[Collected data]
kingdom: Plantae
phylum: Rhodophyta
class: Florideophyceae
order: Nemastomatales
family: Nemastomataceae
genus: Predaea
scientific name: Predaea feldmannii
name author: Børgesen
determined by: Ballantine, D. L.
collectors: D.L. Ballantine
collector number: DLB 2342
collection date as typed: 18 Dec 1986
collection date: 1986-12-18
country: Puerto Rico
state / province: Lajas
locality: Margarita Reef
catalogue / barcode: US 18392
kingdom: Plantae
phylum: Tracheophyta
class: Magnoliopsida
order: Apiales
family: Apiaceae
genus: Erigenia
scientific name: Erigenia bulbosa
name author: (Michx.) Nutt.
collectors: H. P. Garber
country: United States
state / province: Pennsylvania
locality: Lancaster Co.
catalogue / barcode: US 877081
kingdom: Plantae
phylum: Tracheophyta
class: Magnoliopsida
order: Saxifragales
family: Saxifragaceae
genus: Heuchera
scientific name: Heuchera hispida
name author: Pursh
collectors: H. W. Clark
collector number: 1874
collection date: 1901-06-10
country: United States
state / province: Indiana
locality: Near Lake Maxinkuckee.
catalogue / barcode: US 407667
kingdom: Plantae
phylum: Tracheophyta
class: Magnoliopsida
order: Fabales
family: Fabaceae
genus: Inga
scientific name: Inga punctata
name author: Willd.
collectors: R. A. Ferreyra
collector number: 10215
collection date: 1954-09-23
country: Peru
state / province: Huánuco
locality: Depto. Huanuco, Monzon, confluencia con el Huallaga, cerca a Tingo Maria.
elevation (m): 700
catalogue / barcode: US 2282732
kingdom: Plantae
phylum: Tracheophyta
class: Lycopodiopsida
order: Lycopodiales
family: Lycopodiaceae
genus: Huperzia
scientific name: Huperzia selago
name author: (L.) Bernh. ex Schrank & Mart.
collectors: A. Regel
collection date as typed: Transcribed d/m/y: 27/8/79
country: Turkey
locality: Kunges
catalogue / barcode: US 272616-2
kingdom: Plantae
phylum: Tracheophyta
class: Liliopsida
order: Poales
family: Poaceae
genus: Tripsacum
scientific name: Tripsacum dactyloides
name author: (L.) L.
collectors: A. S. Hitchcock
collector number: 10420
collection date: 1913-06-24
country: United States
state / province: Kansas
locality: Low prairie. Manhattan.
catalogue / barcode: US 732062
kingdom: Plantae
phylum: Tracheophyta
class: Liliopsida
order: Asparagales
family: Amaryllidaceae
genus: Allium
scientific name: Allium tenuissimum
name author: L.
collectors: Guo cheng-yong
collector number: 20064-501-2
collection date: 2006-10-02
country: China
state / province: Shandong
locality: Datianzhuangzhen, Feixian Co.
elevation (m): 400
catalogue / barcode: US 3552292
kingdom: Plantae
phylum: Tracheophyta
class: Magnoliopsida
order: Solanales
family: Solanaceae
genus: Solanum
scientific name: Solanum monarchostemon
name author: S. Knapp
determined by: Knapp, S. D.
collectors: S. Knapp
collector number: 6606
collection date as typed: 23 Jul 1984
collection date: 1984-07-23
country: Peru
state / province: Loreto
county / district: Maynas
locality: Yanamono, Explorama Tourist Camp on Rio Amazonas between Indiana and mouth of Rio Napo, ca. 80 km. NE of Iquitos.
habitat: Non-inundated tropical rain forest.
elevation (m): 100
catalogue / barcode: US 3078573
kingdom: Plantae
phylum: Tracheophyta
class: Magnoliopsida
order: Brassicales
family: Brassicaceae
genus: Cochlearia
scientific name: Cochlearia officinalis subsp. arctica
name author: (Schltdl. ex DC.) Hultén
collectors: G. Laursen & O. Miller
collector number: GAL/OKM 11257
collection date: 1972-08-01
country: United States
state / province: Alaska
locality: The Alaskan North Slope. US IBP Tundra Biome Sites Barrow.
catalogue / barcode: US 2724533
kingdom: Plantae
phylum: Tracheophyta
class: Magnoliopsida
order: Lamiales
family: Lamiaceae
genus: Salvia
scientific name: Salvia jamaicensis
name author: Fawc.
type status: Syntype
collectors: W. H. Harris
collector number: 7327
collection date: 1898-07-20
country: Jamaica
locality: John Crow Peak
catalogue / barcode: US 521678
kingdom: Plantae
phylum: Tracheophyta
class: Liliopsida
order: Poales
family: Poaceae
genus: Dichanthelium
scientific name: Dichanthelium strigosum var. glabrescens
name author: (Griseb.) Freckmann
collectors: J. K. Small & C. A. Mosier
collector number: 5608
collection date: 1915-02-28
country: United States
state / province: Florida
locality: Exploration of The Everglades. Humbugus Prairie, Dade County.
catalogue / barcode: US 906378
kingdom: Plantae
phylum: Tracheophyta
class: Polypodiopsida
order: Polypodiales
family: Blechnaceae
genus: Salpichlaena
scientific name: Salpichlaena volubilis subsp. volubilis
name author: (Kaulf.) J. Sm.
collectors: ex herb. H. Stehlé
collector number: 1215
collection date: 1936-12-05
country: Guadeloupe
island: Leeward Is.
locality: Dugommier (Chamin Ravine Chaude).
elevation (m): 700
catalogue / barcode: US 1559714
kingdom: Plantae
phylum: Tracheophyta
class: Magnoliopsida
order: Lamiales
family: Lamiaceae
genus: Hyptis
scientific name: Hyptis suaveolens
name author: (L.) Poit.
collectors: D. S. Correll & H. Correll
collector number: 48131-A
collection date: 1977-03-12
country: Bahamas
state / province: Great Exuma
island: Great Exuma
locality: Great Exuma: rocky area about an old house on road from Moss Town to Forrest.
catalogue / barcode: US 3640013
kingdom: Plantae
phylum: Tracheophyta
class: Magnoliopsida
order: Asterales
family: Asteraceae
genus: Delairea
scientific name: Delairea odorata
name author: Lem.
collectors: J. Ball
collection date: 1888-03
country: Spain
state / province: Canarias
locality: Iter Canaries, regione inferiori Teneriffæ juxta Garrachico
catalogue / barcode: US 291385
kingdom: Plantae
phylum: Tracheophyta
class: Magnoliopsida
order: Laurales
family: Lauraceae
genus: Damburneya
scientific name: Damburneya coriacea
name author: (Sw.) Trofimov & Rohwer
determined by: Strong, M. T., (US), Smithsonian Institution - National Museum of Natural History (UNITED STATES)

Do this. Format every line from all the rows above as a single numbered list, leaving out any blank lines.

Exercise result.
1. kingdom: Plantae
2. phylum: Rhodophyta
3. class: Florideophyceae
4. order: Nemastomatales
5. family: Nemastomataceae
6. genus: Predaea
7. scientific name: Predaea feldmannii
8. name author: Børgesen
9. determined by: Ballantine, D. L.
10. collectors: D.L. Ballantine
11. collector number: DLB 2342
12. collection date as typed: 18 Dec 1986
13. collection date: 1986-12-18
14. country: Puerto Rico
15. state / province: Lajas
16. locality: Margarita Reef
17. catalogue / barcode: US 18392
18. kingdom: Plantae
19. phylum: Tracheophyta
20. class: Magnoliopsida
21. order: Apiales
22. family: Apiaceae
23. genus: Erigenia
24. scientific name: Erigenia bulbosa
25. name author: (Michx.) Nutt.
26. collectors: H. P. Garber
27. country: United States
28. state / province: Pennsylvania
29. locality: Lancaster Co.
30. catalogue / barcode: US 877081
31. kingdom: Plantae
32. phylum: Tracheophyta
33. class: Magnoliopsida
34. order: Saxifragales
35. family: Saxifragaceae
36. genus: Heuchera
37. scientific name: Heuchera hispida
38. name author: Pursh
39. collectors: H. W. Clark
40. collector number: 1874
41. collection date: 1901-06-10
42. country: United States
43. state / province: Indiana
44. locality: Near Lake Maxinkuckee.
45. catalogue / barcode: US 407667
46. kingdom: Plantae
47. phylum: Tracheophyta
48. class: Magnoliopsida
49. order: Fabales
50. family: Fabaceae
51. genus: Inga
52. scientific name: Inga punctata
53. name author: Willd.
54. collectors: R. A. Ferreyra
55. collector number: 10215
56. collection date: 1954-09-23
57. country: Peru
58. state / province: Huánuco
59. locality: Depto. Huanuco, Monzon, confluencia con el Huallaga, cerca a Tingo Maria.
60. elevation (m): 700
61. catalogue / barcode: US 2282732
62. kingdom: Plantae
63. phylum: Tracheophyta
64. class: Lycopodiopsida
65. order: Lycopodiales
66. family: Lycopodiaceae
67. genus: Huperzia
68. scientific name: Huperzia selago
69. name author: (L.) Bernh. ex Schrank & Mart.
70. collectors: A. Regel
71. collection date as typed: Transcribed d/m/y: 27/8/79
72. country: Turkey
73. locality: Kunges
74. catalogue / barcode: US 272616-2
75. kingdom: Plantae
76. phylum: Tracheophyta
77. class: Liliopsida
78. order: Poales
79. family: Poaceae
80. genus: Tripsacum
81. scientific name: Tripsacum dactyloides
82. name author: (L.) L.
83. collectors: A. S. Hitchcock
84. collector number: 10420
85. collection date: 1913-06-24
86. country: United States
87. state / province: Kansas
88. locality: Low prairie. Manhattan.
89. catalogue / barcode: US 732062
90. kingdom: Plantae
91. phylum: Tracheophyta
92. class: Liliopsida
93. order: Asparagales
94. family: Amaryllidaceae
95. genus: Allium
96. scientific name: Allium tenuissimum
97. name author: L.
98. collectors: Guo cheng-yong
99. collector number: 20064-501-2
100. collection date: 2006-10-02
101. country: China
102. state / province: Shandong
103. locality: Datianzhuangzhen, Feixian Co.
104. elevation (m): 400
105. catalogue / barcode: US 3552292
106. kingdom: Plantae
107. phylum: Tracheophyta
108. class: Magnoliopsida
109. order: Solanales
110. family: Solanaceae
111. genus: Solanum
112. scientific name: Solanum monarchostemon
113. name author: S. Knapp
114. determined by: Knapp, S. D.
115. collectors: S. Knapp
116. collector number: 6606
117. collection date as typed: 23 Jul 1984
118. collection date: 1984-07-23
119. country: Peru
120. state / province: Loreto
121. county / district: Maynas
122. locality: Yanamono, Explorama Tourist Camp on Rio Amazonas between Indiana and mouth of Rio Napo, ca. 80 km. NE of Iquitos.
123. habitat: Non-inundated tropical rain forest.
124. elevation (m): 100
125. catalogue / barcode: US 3078573
126. kingdom: Plantae
127. phylum: Tracheophyta
128. class: Magnoliopsida
129. order: Brassicales
130. family: Brassicaceae
131. genus: Cochlearia
132. scientific name: Cochlearia officinalis subsp. arctica
133. name author: (Schltdl. ex DC.) Hultén
134. collectors: G. Laursen & O. Miller
135. collector number: GAL/OKM 11257
136. collection date: 1972-08-01
137. country: United States
138. state / province: Alaska
139. locality: The Alaskan North Slope. US IBP Tundra Biome Sites Barrow.
140. catalogue / barcode: US 2724533
141. kingdom: Plantae
142. phylum: Tracheophyta
143. class: Magnoliopsida
144. order: Lamiales
145. family: Lamiaceae
146. genus: Salvia
147. scientific name: Salvia jamaicensis
148. name author: Fawc.
149. type status: Syntype
150. collectors: W. H. Harris
151. collector number: 7327
152. collection date: 1898-07-20
153. country: Jamaica
154. locality: John Crow Peak
155. catalogue / barcode: US 521678
156. kingdom: Plantae
157. phylum: Tracheophyta
158. class: Liliopsida
159. order: Poales
160. family: Poaceae
161. genus: Dichanthelium
162. scientific name: Dichanthelium strigosum var. glabrescens
163. name author: (Griseb.) Freckmann
164. collectors: J. K. Small & C. A. Mosier
165. collector number: 5608
166. collection date: 1915-02-28
167. country: United States
168. state / province: Florida
169. locality: Exploration of The Everglades. Humbugus Prairie, Dade County.
170. catalogue / barcode: US 906378
171. kingdom: Plantae
172. phylum: Tracheophyta
173. class: Polypodiopsida
174. order: Polypodiales
175. family: Blechnaceae
176. genus: Salpichlaena
177. scientific name: Salpichlaena volubilis subsp. volubilis
178. name author: (Kaulf.) J. Sm.
179. collectors: ex herb. H. Stehlé
180. collector number: 1215
181. collection date: 1936-12-05
182. country: Guadeloupe
183. island: Leeward Is.
184. locality: Dugommier (Chamin Ravine Chaude).
185. elevation (m): 700
186. catalogue / barcode: US 1559714
187. kingdom: Plantae
188. phylum: Tracheophyta
189. class: Magnoliopsida
190. order: Lamiales
191. family: Lamiaceae
192. genus: Hyptis
193. scientific name: Hyptis suaveolens
194. name author: (L.) Poit.
195. collectors: D. S. Correll & H. Correll
196. collector number: 48131-A
197. collection date: 1977-03-12
198. country: Bahamas
199. state / province: Great Exuma
200. island: Great Exuma
201. locality: Great Exuma: rocky area about an old house on road from Moss Town to Forrest.
202. catalogue / barcode: US 3640013
203. kingdom: Plantae
204. phylum: Tracheophyta
205. class: Magnoliopsida
206. order: Asterales
207. family: Asteraceae
208. genus: Delairea
209. scientific name: Delairea odorata
210. name author: Lem.
211. collectors: J. Ball
212. collection date: 1888-03
213. country: Spain
214. state / province: Canarias
215. locality: Iter Canaries, regione inferiori Teneriffæ juxta Garrachico
216. catalogue / barcode: US 291385
217. kingdom: Plantae
218. phylum: Tracheophyta
219. class: Magnoliopsida
220. order: Laurales
221. family: Lauraceae
222. genus: Damburneya
223. scientific name: Damburneya coriacea
224. name author: (Sw.) Trofimov & Rohwer
225. determined by: Strong, M. T., (US), Smithsonian Institution - National Museum of Natural History (UNITED STATES)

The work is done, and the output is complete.